### Instructions for the task
Write out every one of the following entries line for line, without any alteration. Omit the pictures from your answer.

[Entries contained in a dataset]
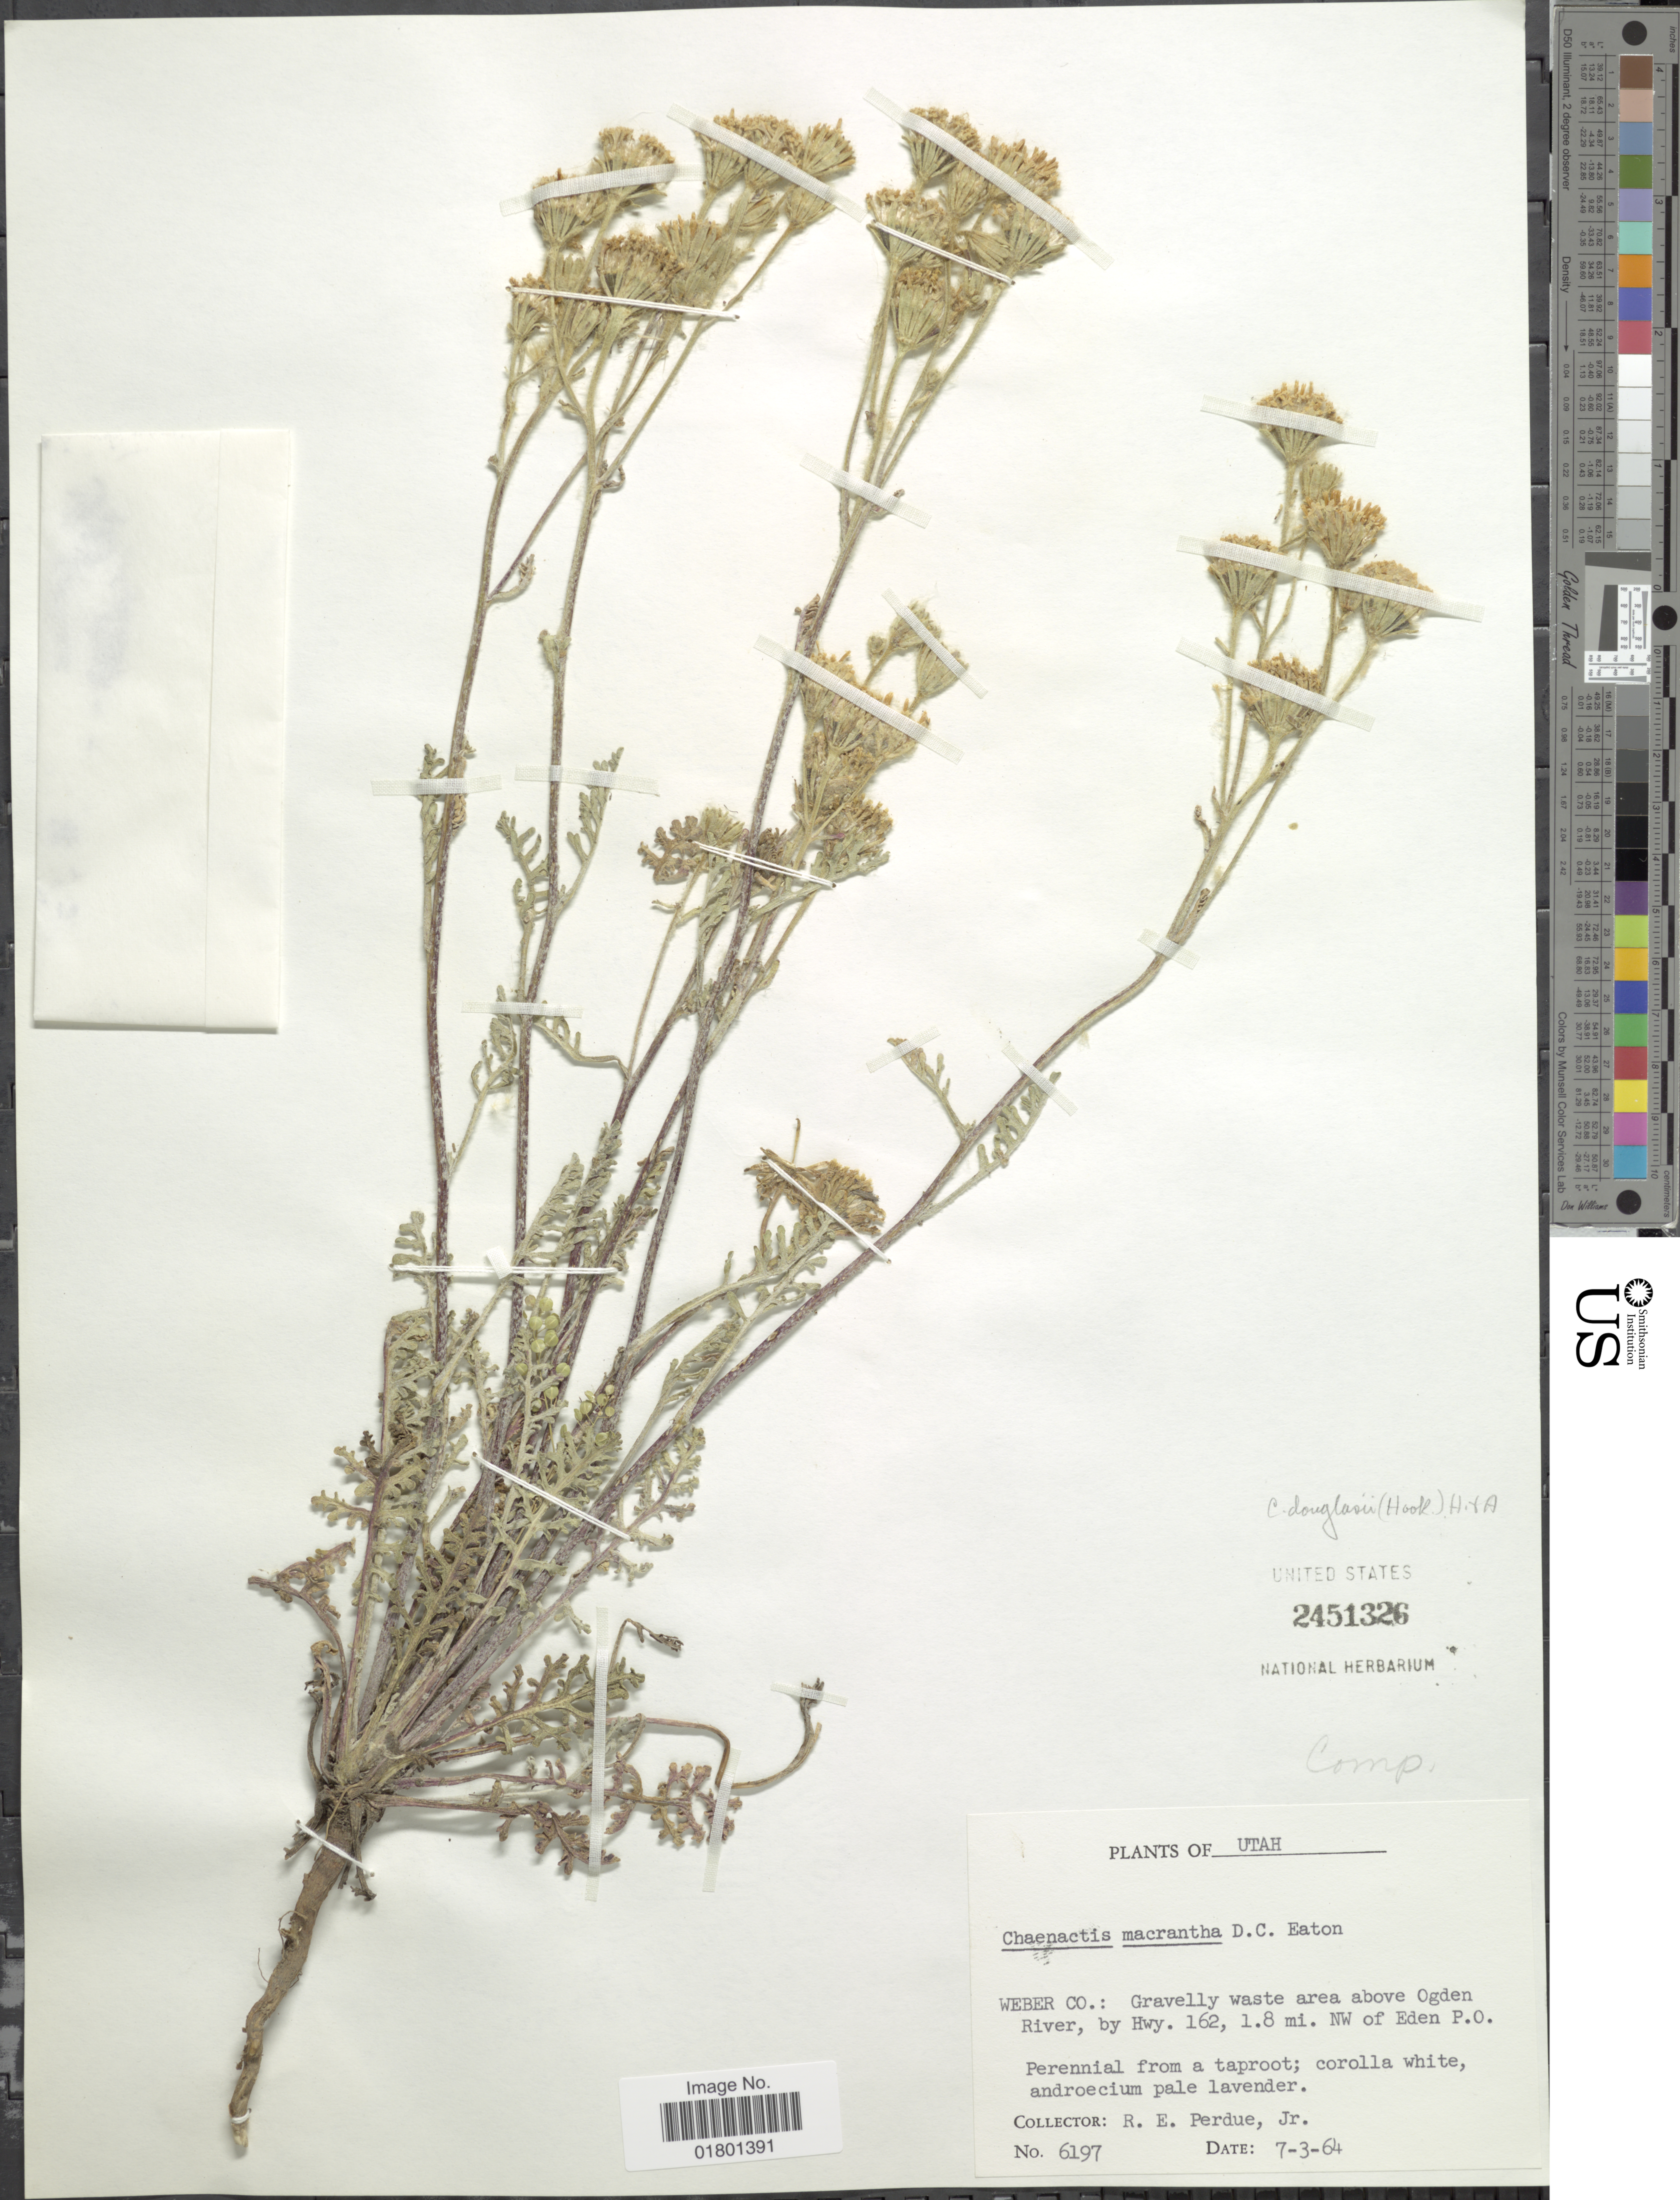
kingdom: Plantae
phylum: Tracheophyta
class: Magnoliopsida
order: Asterales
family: Asteraceae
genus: Chaenactis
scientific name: Chaenactis macrantha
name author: D.C. Eaton in C. King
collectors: R. E. Perdue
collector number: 6197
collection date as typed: Transcribed d/m/y: 3/7/64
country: United States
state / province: Utah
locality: Weber Co.: Gravelly waste area above Ogden River, by Hwy. 162, 1.8 mi. NW of Eden P.O.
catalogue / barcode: US 2451326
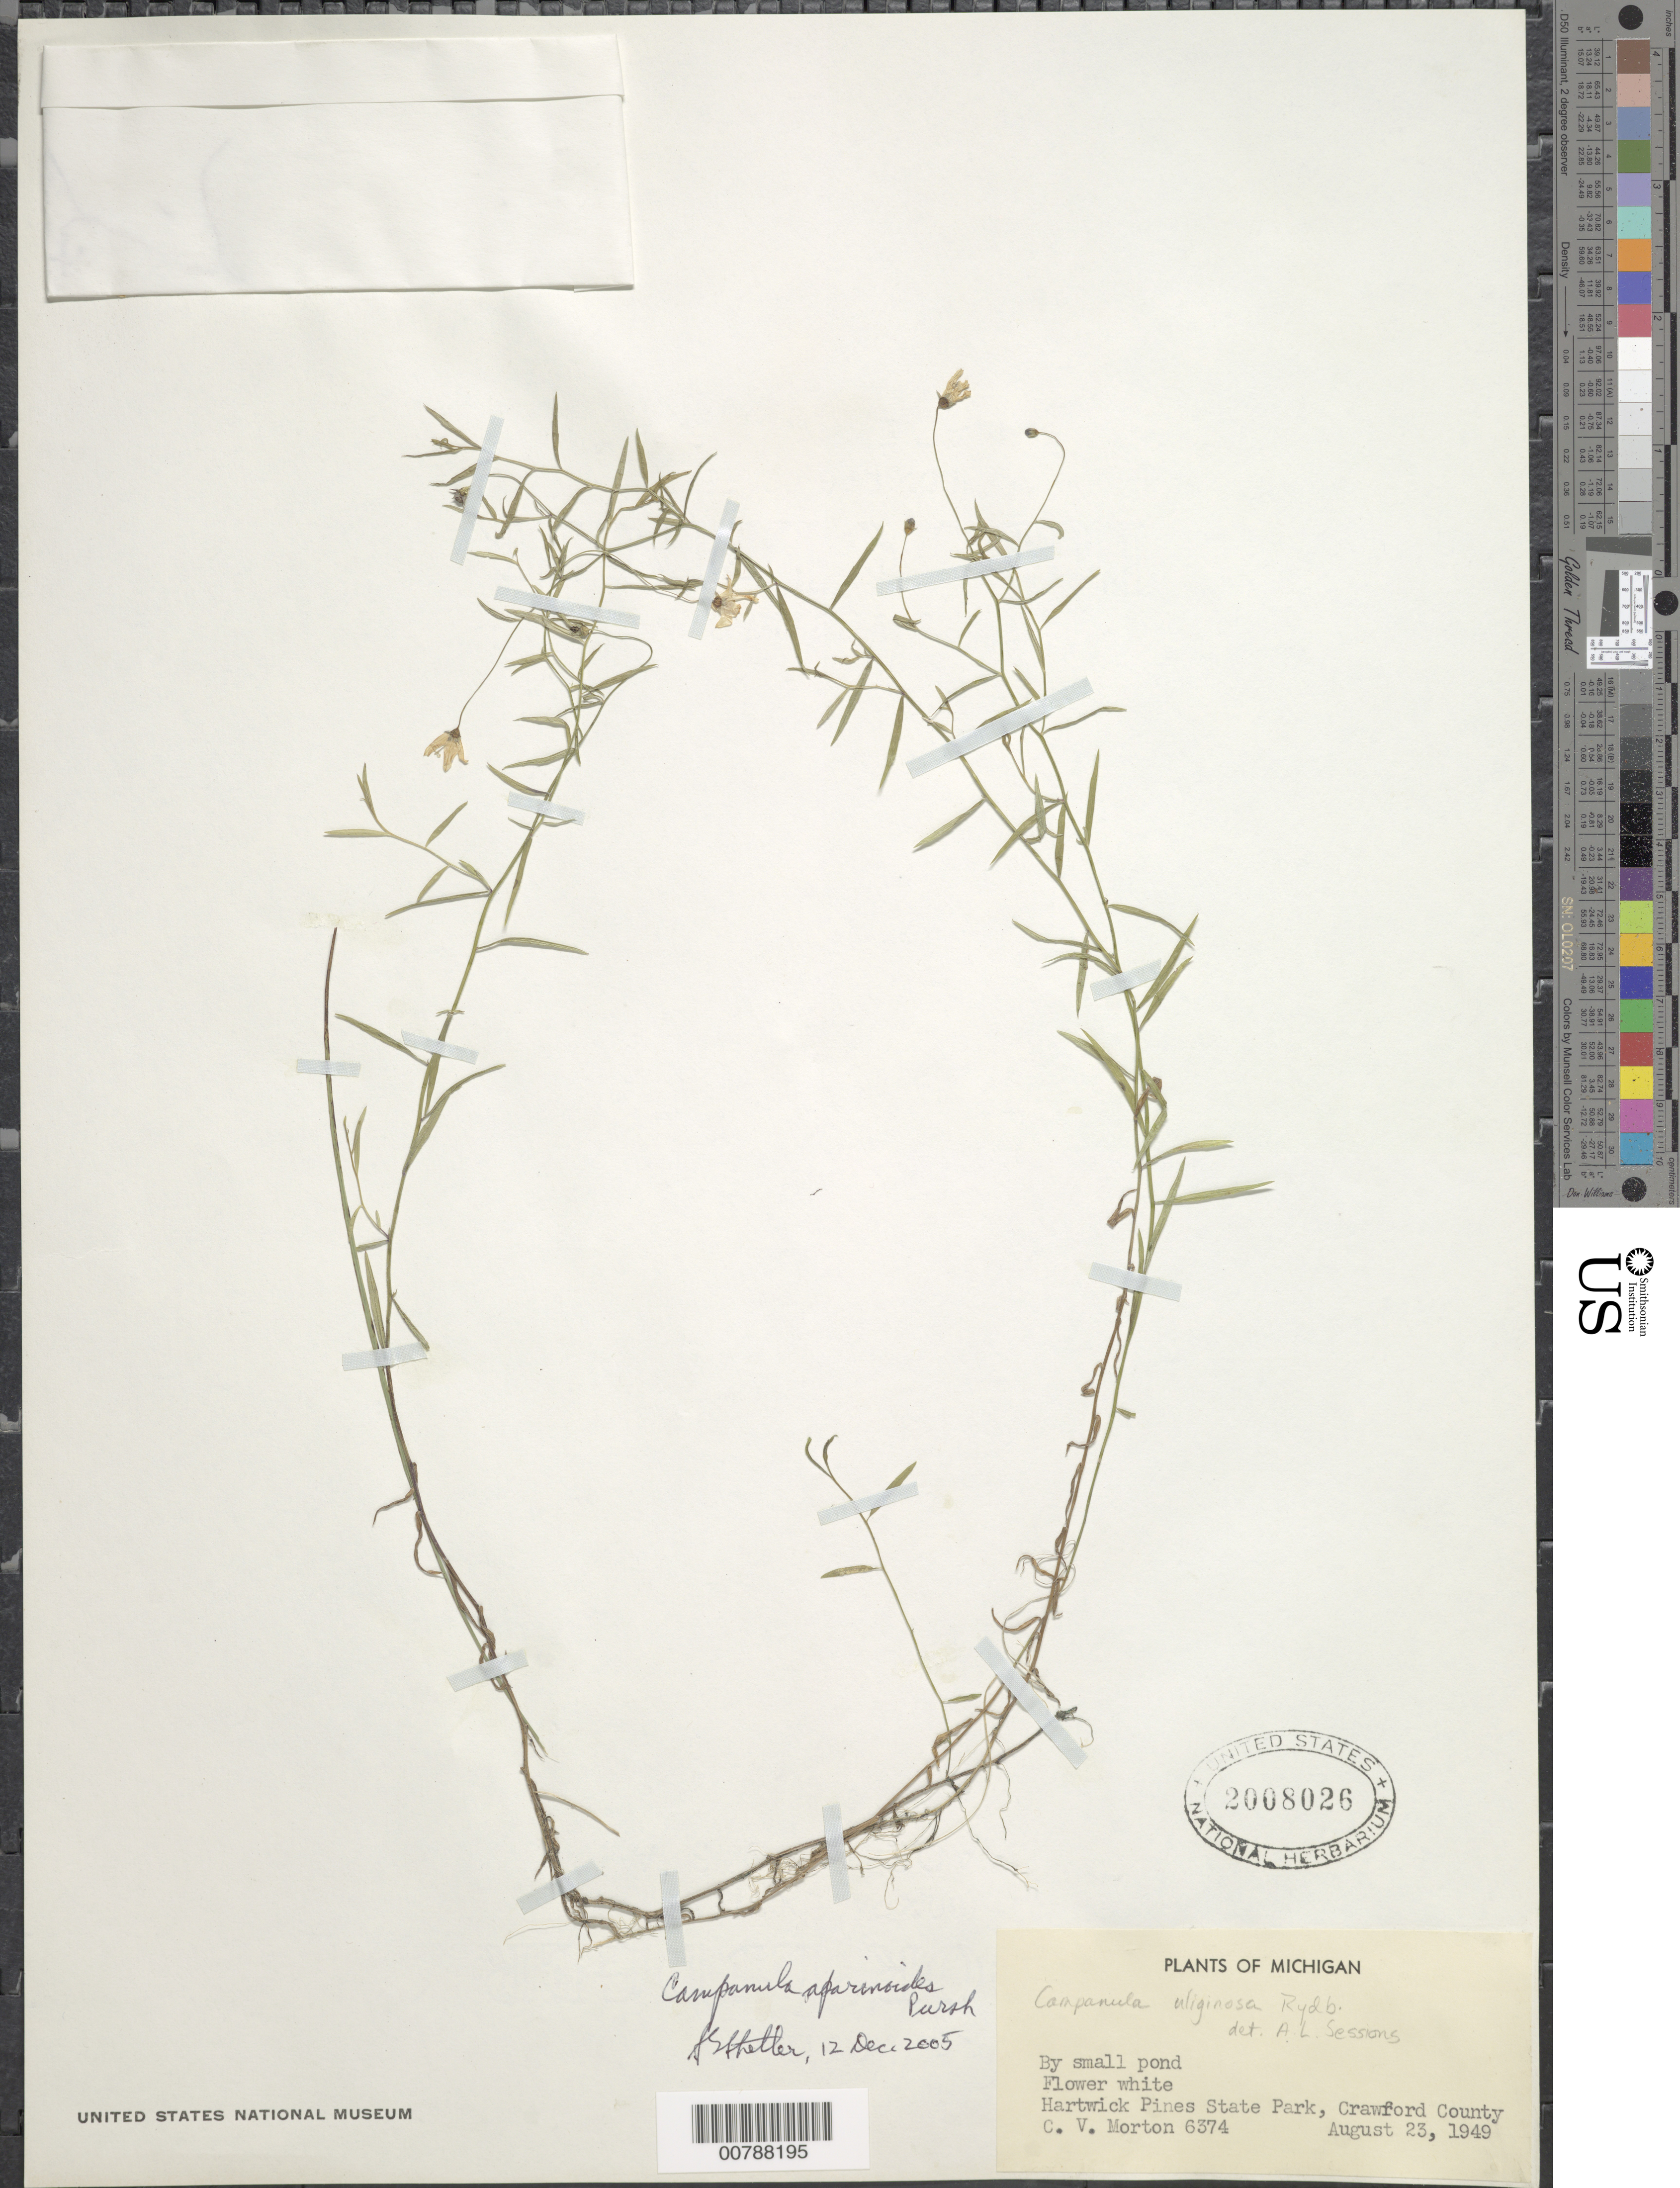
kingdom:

### Exercise output
kingdom: Plantae
phylum: Tracheophyta
class: Magnoliopsida
order: Asterales
family: Asteraceae
genus: Chaenactis
scientific name: Chaenactis macrantha
name author: D.C. Eaton in C. King
collectors: R. E. Perdue
collector number: 6197
collection date as typed: Transcribed d/m/y: 3/7/64
country: United States
state / province: Utah
locality: Weber Co.: Gravelly waste area above Ogden River, by Hwy. 162, 1.8 mi. NW of Eden P.O.
catalogue / barcode: US 2451326
kingdom:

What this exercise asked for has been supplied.